I find myself in a strange and confusing place tonight.
This is the tail end of my first true “empty nest summer”. I have been home for the past eight weeks because I am a teacher, but unlike the previous 19 summers, I have not had any children here with me. I haven’t had the usual trips to the zoo, the beach, the mountains. There was no family vacation.
It’s been a summer of learning how to be by myself, of learning to fill each day with gardening, dog walking, reading, writing and thinking. And some good Netflix films. It was hard, and I didn’t love it, but I got through the eight long weeks in reasonably good shape.
Of course, Paul and I made sure to schedule a lot of fun this summer. And I made plans with a lot of old and new friends, so that the days of sitting at home on the couch were relatively rare.
Still, it was hard to be here all day knowing that no one would ask for a snack, or a ride or a bandaid or a hug. This was my summer of learning how to live as a “post Mommy Mother”. This was my summer of waking up and NOT listening for sleeping children. This was my summer to grow up and get over it.
And all of this brings me to today.
Paul and our boys are off on a three day hike. Tim slept here the night before they left, so that he could help Paul to pack. Which means that I woke up on Sunday morning knowing that he was in the room next door. My heart was full as I sipped my coffee, waiting for him to wake up and join me. It was a little bit of “the old days” and I loved it. A lot.

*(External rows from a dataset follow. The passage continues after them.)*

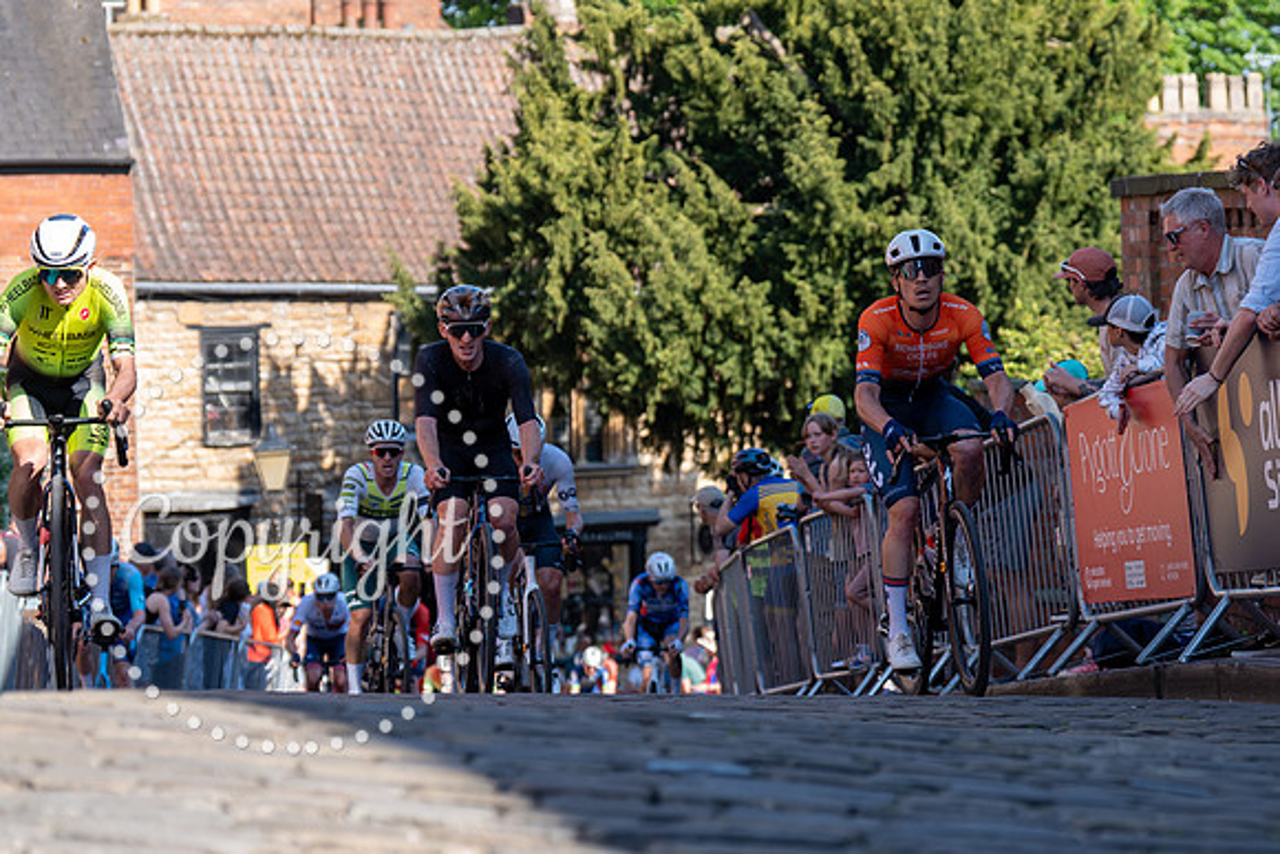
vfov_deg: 10.7
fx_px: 4549
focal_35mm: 128
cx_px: 871
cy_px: 458
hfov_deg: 16.0
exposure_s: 1/1000
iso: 320
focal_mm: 94
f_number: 3.5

On Sunday morning, the men headed off on their adventure, and Kate and I went to a Christening for a sweet new baby. We had a wonderful day with friends, and shared a lot of laughs and jokes as I showed her my “NonniWannabe” self, dying to have a grandchild of my own.
And on Sunday night, last night, she slept here at our house. Once again, I woke up knowing that one of my children was breathing in the room next to mine. Once again, I had the pleasure of having breakfast with one of my own.
Today both Kate and I spent hours in our classrooms, getting ready for the rapidly approaching new school year. I put in a whole lot of hours moving furniture, unpacking boxes, stocking shelves and cabinets. My back and shoulders are so sore now that I can barely type. OUCH, in a big way. Just OUCH.
And I am now at home, on my couch, feet up and ibuprofin dissolving in my bloodstream.
And there is no other human here with me. The boys and Paul are still on their hike, and Kate has gone back to her own place.
No one needs me to cook. No one needs me to nurture or comfort or chat or listen or hug.
And it is pure bliss.
I can sit back, enjoy my ice pack, and just indulge my own aches and pains.
The nest is really, really empty. And I am really, really glad.